There are various macroeconomic effects of the remittances on the economy of the country. The large inflows in foreign currency lead to domestic currency to appreciate. It leads to making the country’s exports less price-competitive as goods get expensive for other countries with the rise in domestic currency. With the rise in value of the domestic currency, the consumption of imports rises. The inflow of cash assists the recipient country in reducing its balance of payments.
The migrants usually go to that country where the likelihood of work is the highest. The jobs are mostly related to the construction-related work. A large number of workers go to countries that are developing their economies and the commodity-rich countries also have good demand for labour.

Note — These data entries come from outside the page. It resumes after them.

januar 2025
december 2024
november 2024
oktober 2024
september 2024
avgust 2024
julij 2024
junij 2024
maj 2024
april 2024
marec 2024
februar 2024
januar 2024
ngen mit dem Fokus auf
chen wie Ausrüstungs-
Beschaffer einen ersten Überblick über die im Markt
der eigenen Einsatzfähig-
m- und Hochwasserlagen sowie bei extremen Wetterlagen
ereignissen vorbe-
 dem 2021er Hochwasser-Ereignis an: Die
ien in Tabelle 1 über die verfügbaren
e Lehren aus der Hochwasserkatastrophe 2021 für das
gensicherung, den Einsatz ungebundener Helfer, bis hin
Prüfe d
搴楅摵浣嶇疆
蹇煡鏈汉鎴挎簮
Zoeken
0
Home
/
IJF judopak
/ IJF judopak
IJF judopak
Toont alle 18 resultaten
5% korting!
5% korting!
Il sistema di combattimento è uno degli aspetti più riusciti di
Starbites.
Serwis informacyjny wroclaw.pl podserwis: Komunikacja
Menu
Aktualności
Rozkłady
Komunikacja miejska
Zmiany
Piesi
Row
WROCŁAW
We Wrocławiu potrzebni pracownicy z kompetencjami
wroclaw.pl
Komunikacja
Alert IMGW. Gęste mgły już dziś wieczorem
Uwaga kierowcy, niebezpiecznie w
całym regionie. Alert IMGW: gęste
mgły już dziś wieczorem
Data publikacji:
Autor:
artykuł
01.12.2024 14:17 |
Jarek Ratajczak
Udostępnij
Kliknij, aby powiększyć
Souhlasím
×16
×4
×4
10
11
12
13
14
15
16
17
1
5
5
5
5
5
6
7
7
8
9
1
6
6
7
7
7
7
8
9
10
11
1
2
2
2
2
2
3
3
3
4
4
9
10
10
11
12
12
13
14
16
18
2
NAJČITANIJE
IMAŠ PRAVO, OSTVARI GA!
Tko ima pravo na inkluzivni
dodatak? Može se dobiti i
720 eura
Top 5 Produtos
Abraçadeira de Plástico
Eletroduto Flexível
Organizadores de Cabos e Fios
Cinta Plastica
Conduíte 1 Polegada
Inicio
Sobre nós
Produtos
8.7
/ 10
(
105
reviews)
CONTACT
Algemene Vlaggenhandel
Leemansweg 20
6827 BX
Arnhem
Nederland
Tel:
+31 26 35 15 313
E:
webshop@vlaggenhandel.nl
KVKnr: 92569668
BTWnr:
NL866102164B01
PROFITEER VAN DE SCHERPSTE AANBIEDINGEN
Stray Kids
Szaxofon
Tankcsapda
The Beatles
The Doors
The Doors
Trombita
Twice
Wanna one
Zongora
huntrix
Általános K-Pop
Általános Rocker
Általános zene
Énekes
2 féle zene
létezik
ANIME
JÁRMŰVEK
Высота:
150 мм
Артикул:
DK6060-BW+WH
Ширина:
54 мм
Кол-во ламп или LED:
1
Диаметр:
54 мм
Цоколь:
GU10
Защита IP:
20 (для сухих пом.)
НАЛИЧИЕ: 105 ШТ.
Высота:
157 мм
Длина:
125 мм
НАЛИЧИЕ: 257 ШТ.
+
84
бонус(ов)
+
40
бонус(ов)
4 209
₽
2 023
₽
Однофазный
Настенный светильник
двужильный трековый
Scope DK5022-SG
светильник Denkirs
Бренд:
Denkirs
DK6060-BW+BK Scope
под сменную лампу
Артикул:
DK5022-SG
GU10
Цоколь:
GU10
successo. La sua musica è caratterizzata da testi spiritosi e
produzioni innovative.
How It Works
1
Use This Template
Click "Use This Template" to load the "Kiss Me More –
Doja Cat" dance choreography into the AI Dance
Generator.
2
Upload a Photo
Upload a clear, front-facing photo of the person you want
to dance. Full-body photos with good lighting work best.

As per report by the OECD, there is approximately 3% of the world’s population that are living outside their home country in the year 2000. As the world becomes integrated and globalized, the labour movements between countries have become fluid and large number of workers moves abroad looking for better jobs and career prospects. As a result, the immigrants who earn to send their earnings for their families back home form an integrated part of the economy.
Migrant send the remittance back to home countries in many ways like wire transfer, via banks, demand draft or cheques. These funds sent by immigrants are keeping the wire transfer companies well in business and permit the home country to buy imports. The immigrants consume the goods and services offered by domestic workers. The presence of foreign workers assists in alleviating labour shortages. The immigrant workers assist the developed countries in expanding while sending part of their incomes as remittances. Moreover, the social networks created by foreign workers leads to more integrated cultural understanding by interactions between local populations and migrants.